We brought Jack home at the liveliest time of day, right as the sun was falling, when the kids were all out at the playground. Exhausted from sleepless nights at the hospital, feeling the drop of adrenaline that accompanied the relief of coming home, we wanted to sneak our baby inside and sleep.
They spotted us. Maria, Rogelio, Chicho, Leslie, and ten or twelve other kids ran to our car as we parked. Ruthie pulled the cover over the car seat. By the time we opened our doors to make the short walk to our apartment, they were clamoring to see him.
"Is that your baby?" "Can we see him?" "Can we hold him?"
"No. We need to get him inside so he can rest," I said, releasing the lock on his car seat and lifting it out. We rushed to our apartment door and collapsed inside. At the door, the kids shouted and knocked for a few minutes before returning to their soccer game. I waited until the hallway was clear, then crept back to the car to bring our bags in.
That evening, I pulled Kafka and a few commentators off the shelf. I went back to Kafka in the slivers of time between feedings, dishes, laundry, and work. I read several short stories, including "A Report for an Academy." I re-read David Foster Wallace's essay "Some Remarks on Kafka's Funniness from Which Probably Not Enough Has Been Removed," where I first encountered the idea of Kafka's writing as soulful.

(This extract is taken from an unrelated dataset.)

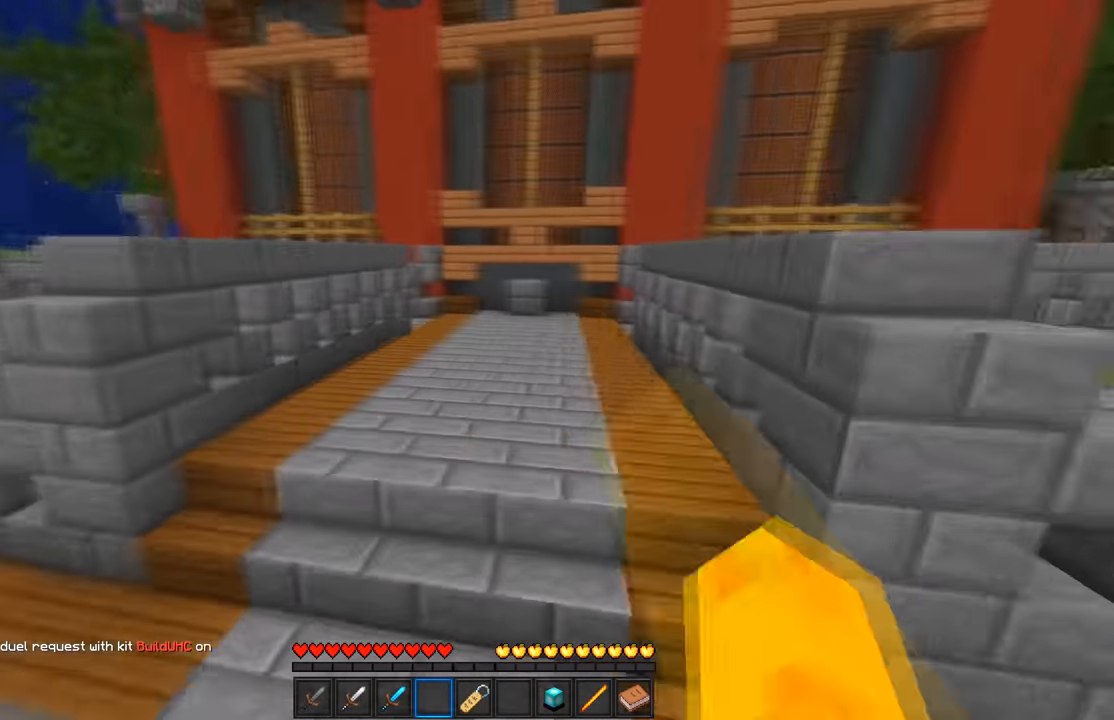
{"keys": ["a", "d", "w"], "mouse": [], "events": [[116, "d", "up"], [216, "mouse_left", "up"], [450, "a", "down"], [483, "d", "down"]]}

I read Thomas Mann's homage to Kafka, where he asserts that God is the subject of Kafka's work in what seems to me a bit of a stretch.
Whenever my soul comes under pressure, it seems like Kafka intersects me with a story that is both difficult to understand and a perfect statement of the tension.
I've thought of Kafka's The Castle in relation to bureaucracy that we faced visiting undocumented neighbors in county and federal detention centers. I've thought of Gregor Samsa when I felt alienated from my family due to a mental illness and a temporary departure from their faith.
Now I have a son, and he's sleeping in room in an apartment in a complex known for drug activity and prostitutes and johns, where kids often grow up to go to jail. My friends have mostly moved to neighborhoods based on the quality of education their kids can have, the freedom from crime, the status that place lends to people who live there. We are living in a place based mostly on the throng of kids who are waiting for Jack to join them on the run-down playground outside.
No one has recommended that we move or give up our work. Most people have been supportive and, when unsure of our reasoning, roundabout with their worries. In a conversation about raising Jack in this neighborhood, a friend asked me what would happen if my son got a girl pregnant. A concerned supporter from a particularly Republican part of Florida sent us this recommendation, "Be flexible concerning your child but I encourage you to always do what is best for the child to help him/her to grow up being a responsible, independent child. When I say 'independent' I mean that the child will learn to depend only on Jesus Christ and not others or the government."
Generally, we seem to be getting away with it, and no one's come to revoke our living license and haul us back to the suburbs or Careerland.
Still, I ask myself what I imagine others want to ask me. And, while I'm thinking about this, I'm reading Kafka. And in the introduction to the 1993 Everyman's Library edition of Kafka's Collected Stories, editor Gabriel Josipovici quotes this fragment, which Max Brod didn’t deem worth of publication in any collection:
I ran past the first watchman. Then I was horrified, ran back again and said to the watchman: 'I ran through here while you were looking the other way.' The watchman gazed ahead of him and said nothing. 'I suppose I really oughtn't to have done it,' I said. The watchman still said nothing. 'Does your silence indicate permission to pass?'
This is exactly how it feels to be who I am and have a son in my neighborhood.